Teaching Philosophy for the Digital Humanities
Embracing the interdisciplinary approach to Digital Humanities bridges the connections between fields of knowledge that many consider unrelated. In the case of unfamiliarity of students with either side of the Digital Humanities I demonstrate with examples with which all students are familiar, such as how Shakespeare has been determined as the author of most of his plays, or how a medieval text may be identified as a guild accounting text within a compendium of other medieval manuscripts. Students must then supply additional ideas from their academic backgrounds for engagement. They work as groups to establish a well thought out plan for resolving the exigence of the overall project according to a project guideline.
As a teaching instructor for the Digital Humanities, I attempt to remove me as the professor who stands as a gatekeeper to the students' futures and to position me as a mentor among them. My students are encouraged to work on their own, but the key to understanding in the digital humanities results not from critical papers of individual students done in isolation. The meaningful and remembered education comes from teamwork that leads to completion of a wholly synthesized class project. Students unite with each other and with both the quantitative (the digital) and qualitative (the humanities) sides to form one whole research project. I further situate the context of their course project into a broader scope of how research projects at universities operate. Rather than an instructor, I become the project leader of the project the students create and complete.

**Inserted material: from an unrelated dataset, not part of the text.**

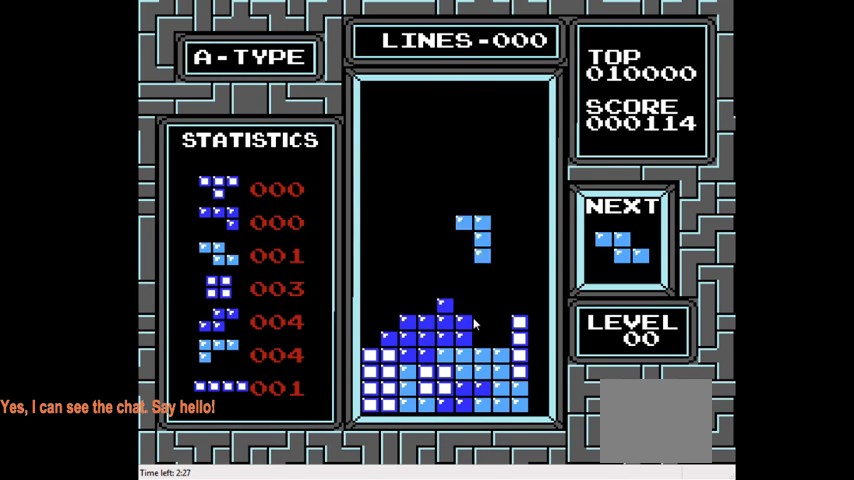
{"buttons": ["DPAD_LEFT"], "right_stick": "center", "events": [[300, "DPAD_DOWN", "up"], [400, "DPAD_LEFT", "down"]]}
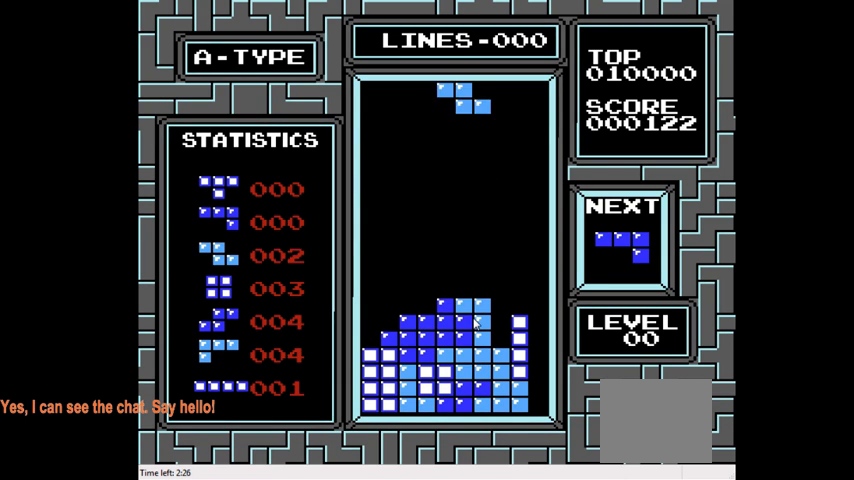
{"buttons": ["DPAD_LEFT"], "right_stick": "center", "events": [[333, "CIRCLE", "down"], [433, "CIRCLE", "up"]]}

Focusing students on the learning process, help them to understand the criteria that influence my assessment of them. The students decide which team they become part of. Those with either technology backgrounds or English backgrounds may choose to stay in their disciplines, while others as a challenge may choose a team focused outside of their frame of reference. Knowing from reading the syllabus ahead of time of what my grading policy allows those who choose a team outside of their discipline to enter into a new field without the fear of being disadvantaged by a grade that doesn’t recognize their courage and willingness to move beyond their comfort zone.
Digital Humanities requires teams made up of many individuals all who concentrate on finding the unknown solution that lies within them. It is not about having students concentrate so they may receive the best grade. Individual team projects and the members of teams of approximately 4-6 students gradually adjust their project ideas to a given project outline. The project may have 4-5 teams focused on such things as quantitative analysis and deformance criticism, female writers, gender, identity and so on, but whatever they choose, whether it be deformance criticism or gender, the students connect with technology through the Ryver online collaborative project software. A requirement of regularly posting their teams contributions to the project website keeps all teams informed of progress. By monitoring the discussions on Ryver, I can judge who is studying, contributing, and thus learning and which direction the students need to go to achieve their team goals. Often with minimal guidance students reach that “aha moment” and race to detail to the rest what they’ve found. And sometimes I’ve seen several students from one team tell the others what their team has found. Thus, grades become subordinate to the spirit of research and students understand the meaning of being a Digital Humanities researcher.
Where doubt may lead a student away from opening an intriguing door to programming, or to a meaningful pathway into the humanities, I'm there as a guide. By placing the light on the other side of a few foreknown solutions, ones that may yet be more eloquently resolved by the students that I've concluded, I bring what is in the student to connect with the self-guiding nature of learning. Each time I find a student that lights up with the revitalizing energy of knowing they are the source of that living process of learning which seems to magically open doors before them, I wonder if they question whether the Digital Humanities may become the bliss in their life as it is for me. It is at those times that I too know what it means to be alive. The valuable resources that students provide to the educational process, with their ideas, questions, and results, widen the horizon of the Digital Humanities to the benefit of the next class that I teach. Their projects inspire my research and my life.